Artichoke and Feta Pasta Salad

total time:
20 min
ValerieValerie Ott

This recipe is similar to one I’ve seen Rachael Ray make and is one of my all-time favorites. It makes a lot, so I just eat it for lunch every day for a nice break from the ordinary. It’s also very good with Buttermilk Herb Chicken for a light supper.

ingredients

  • 1 bag baby spinach
  • 3/4 lb. mini whole wheat penne pasta
  • 1 can artichokes (not marinated), drained and coarsely chopped
  • 1 can sliced black olives
  • 1/2 c. diced red onion
  • 4 oz. crumbled feta cheese
  • Dressing:
  • 1/3 c. olive oil
  • juice from one lemon
  • 3 T. red wine vinegar
  • salt and pepper to taste

directions

  • 1

    Cook pasta.

  • 2

    Meanwhile, combine spinach, artichokes, olives, red onion, and feta cheese.

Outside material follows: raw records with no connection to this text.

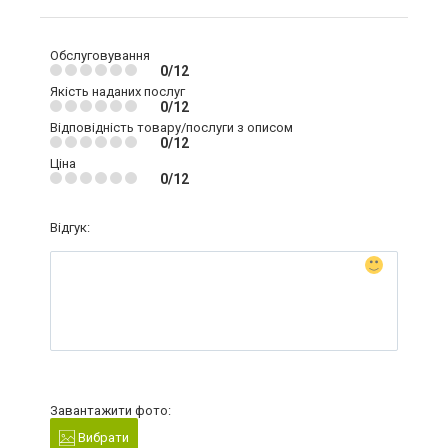
Обслуговування
0/12
Якість наданих послуг
0/12
Відповідність товару/послуги з описом
0/12
Ціна
0/12
Відгук:
Завантажити фото:
Вибрати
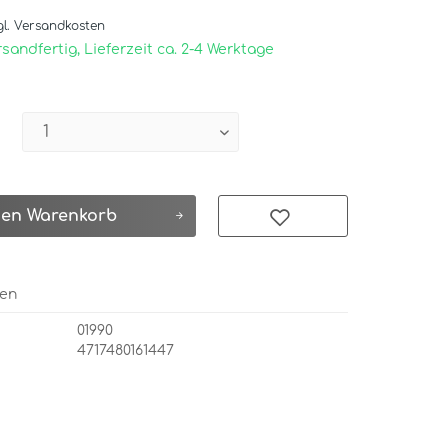
 *
gl. Versandkosten
sandfertig, Lieferzeit ca. 2-4 Werktage
den
Warenkorb
hen
01990
4717480161447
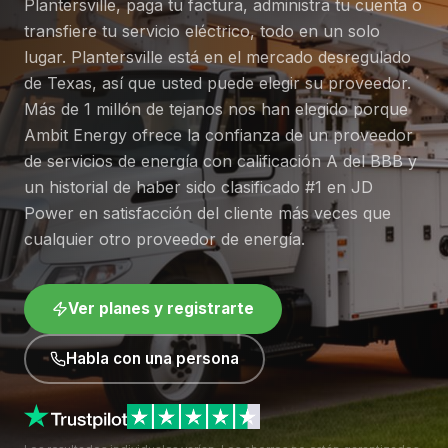
Plantersville, paga tu factura, administra tu cuenta o
transfiere tu servicio eléctrico, todo en un solo
lugar. Plantersville está en el mercado desregulado
de Texas, así que usted puede elegir su proveedor.
Más de 1 millón de tejanos nos han elegido porque
Ambit Energy ofrece la confianza de un proveedor
de servicios de energía con calificación A del BBB y
un historial de haber sido clasificado #1 en JD
Power en satisfacción del cliente más veces que
cualquier otro proveedor de energía.
Ver planes y registrarte
Habla con una persona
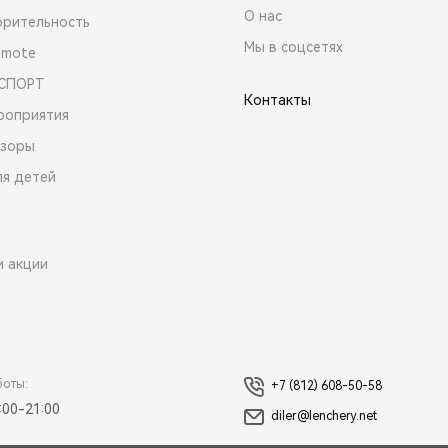
О нас
орительность
Мы в соцсетях
emote
 СПОРТ
Контакты
роприятия
зоры
ля детей
и акции
боты:
+7 (812) 608-50-58
:00-21:00
diler@lenchery.net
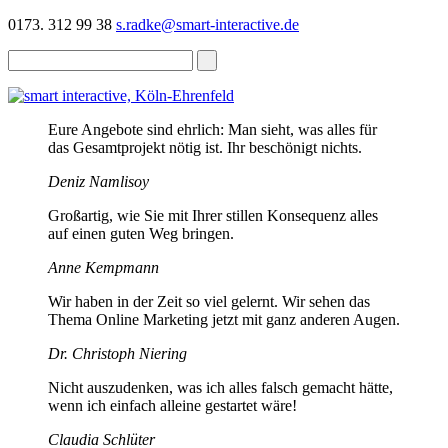
0173. 312 99 38
s.radke@smart-interactive.de
Eure Angebote sind ehrlich: Man sieht, was alles für
das Gesamtprojekt nötig ist. Ihr beschönigt nichts.
Deniz Namlisoy
Großartig, wie Sie mit Ihrer stillen Konsequenz alles
auf einen guten Weg bringen.
Anne Kempmann
Wir haben in der Zeit so viel gelernt. Wir sehen das
Thema Online Marketing jetzt mit ganz anderen Augen.
Dr. Christoph Niering
Nicht auszudenken, was ich alles falsch gemacht hätte,
wenn ich einfach alleine gestartet wäre!
Claudia Schlüter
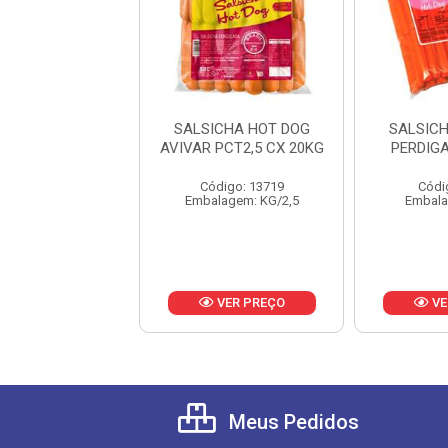
ICHA HOT DOG
SALSICHA HOT DOG
SALSIC
COL CX 18KG
AVIVAR PCT2,5 CX 20KG
PERDIG
digo: 17924
Código: 13719
Códi
alagem: KG/3
Embalagem: KG/2,5
Embala
VER PREÇO
VER PREÇO
VE
Meus Pedidos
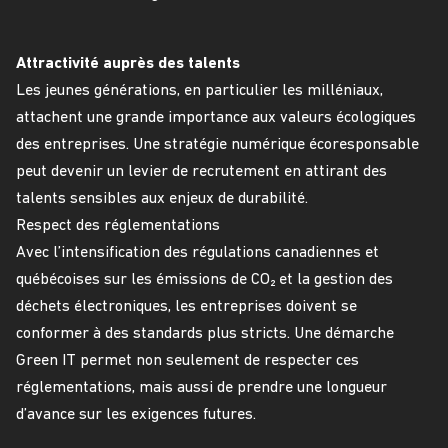
Attractivité auprès des talents
Les jeunes générations, en particulier les milléniaux,
attachent une grande importance aux valeurs écologiques
des entreprises. Une stratégie numérique écoresponsable
peut devenir un levier de recrutement en attirant des
talents sensibles aux enjeux de durabilité.
Respect des réglementations
Avec l’intensification des régulations canadiennes et
québécoises sur les émissions de CO₂ et la gestion des
déchets électroniques, les entreprises doivent se
conformer à des standards plus stricts. Une démarche
Green IT permet non seulement de respecter ces
réglementations, mais aussi de prendre une longueur
d’avance sur les exigences futures.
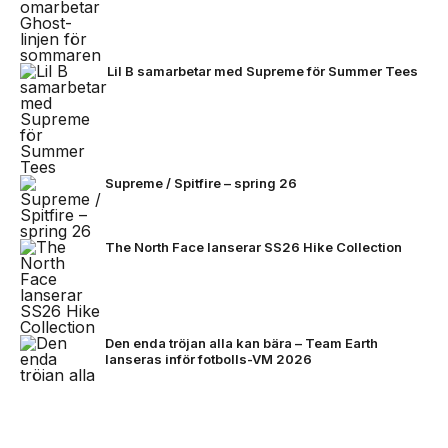
Lil B samarbetar med Supreme för Summer Tees
Supreme / Spitfire – spring 26
The North Face lanserar SS26 Hike Collection
Den enda tröjan alla kan bära – Team Earth
lanseras inför fotbolls-VM 2026
NEXT UP
Stone Island bjuder på mörkare
färger för FW26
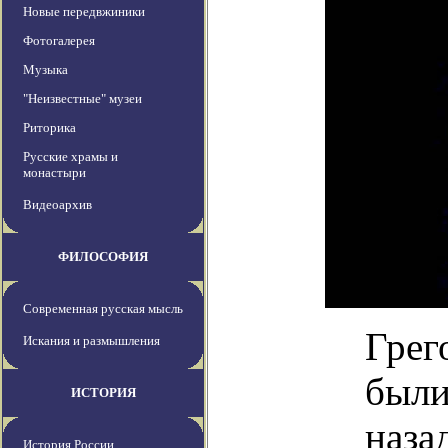
Новые передвжиники
Фотогалерея
Музыка
"Неизвестные" музеи
Риторика
Русские храмы и
монастыри
Видеоархив
ФИЛОСОФИЯ
Современная русская мысль
Грег
Искания и размышления
были
ИСТОРИЯ
наза
История России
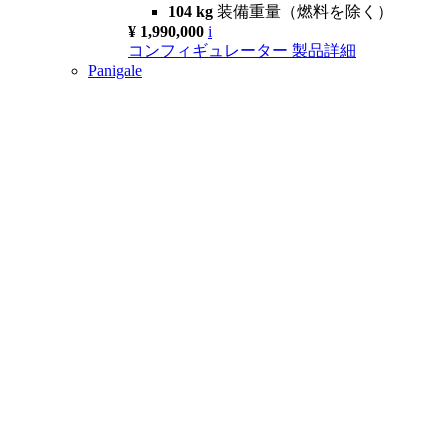
104 kg
装備重量（燃料を除く）
¥ 1,990,000
i
コンフィギュレーター
製品詳細
Panigale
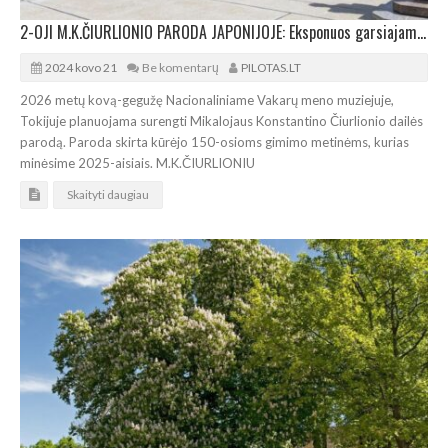
2-OJI M.K.ČIURLIONIO PARODA JAPONIJOJE: Eksponuos garsiajame Le Corbusier muziejuje
2024 kovo 21
Be komentarų
PILOTAS.LT
2026 metų kovą-gegužę Nacionaliniame Vakarų meno muziejuje,
Tokijuje planuojama surengti Mikalojaus Konstantino Čiurlionio dailės
parodą. Paroda skirta kūrėjo 150-osioms gimimo metinėms, kurias
minėsime 2025-aisiais. M.K.ČIURLIONIU
Skaityti daugiau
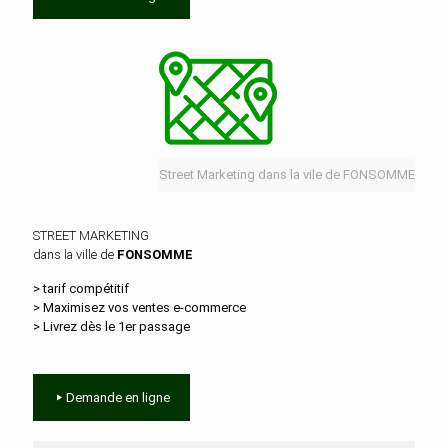
Street Marketing dans la vile de FONSOMME
STREET MARKETING
dans la ville de
FONSOMME
> tarif compétitif
> Maximisez vos ventes e‑commerce
> Livrez dès le 1er passage
Demande en ligne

Add drained, rinsed, and cooled pasta. Toss to combine.

  • 3

    For dressing, squeeze lemon into a measuring cup, add red wine vinegar, and whisk in olive oil until emulsified and a light blush color.

  • 4

    Pour dressing over entire salad and toss to coat.

  • 5

    Add salt and pepper to taste if desired.